Sobak's crawler

FilenameProvider Block

Filename providers are used in context of result writers that persist information to your disk drive. When configuring such class you need to set one of the filename providers using filename configuration option.

Their responsibility is, obviously, to return a string filename and they do so excluding the extension so it can be further specified by a particular result writer.

EntityPropertyFilenameProvider

This filename provider takes entity object and uses one of its properties as a filename. For example to save scrapped posts into JSON files and use their slugs as filenames one might use:

->addResultWriter(PostEntity::class, new JsonFileResultWriter([
    'filename' => new EntityPropertyFilenameProvider([
        'property' => 'slug',
    ]),
]))

IncrementalFilenameProvider

With this filename provider every result (entity) will be written into the file with incremental name.

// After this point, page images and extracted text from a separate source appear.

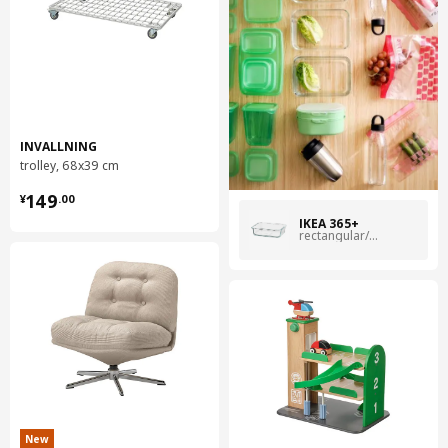
INVALLNING
trolley, 68x39 cm
¥ 149.00
149
¥
.
00
IKEA 365+
rectangular/glass
New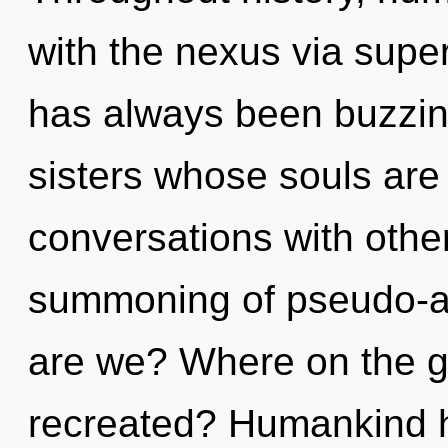
with the nexus via supe
has always been buzzing
sisters whose souls are 
conversations with other
summoning of pseudo-a
are we? Where on the gr
recreated? Humankind h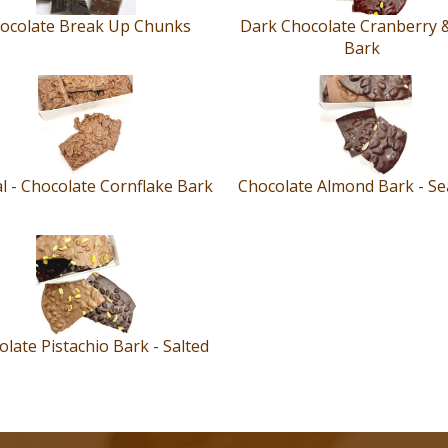
ocolate Break Up Chunks
Dark Chocolate Cranberry 
Bark
l - Chocolate Cornflake Bark
Chocolate Almond Bark - Sea
late Pistachio Bark - Salted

By default it starts from 1 but there is an optional configuration parameter start using which you can change that value.

LiteralFilenameProvider

The filename will be the literal value passed under the mandatory filename configuration key. Remember it will probably only be useful for the objects that are found just once when you run Scrawler, otherwise results will be overriden and only last one will be available in the file with given name.

This is still a filename provider, specifying the extension is the responsibility of the file result writer you will use it for.

RandomFilenameProvider

Every entity will be saved into the file with random name. This provider does not guarantee name uniqueness so it might happen that names will collide and some results will override.

The PHP's uniqueid() function is used under the hood.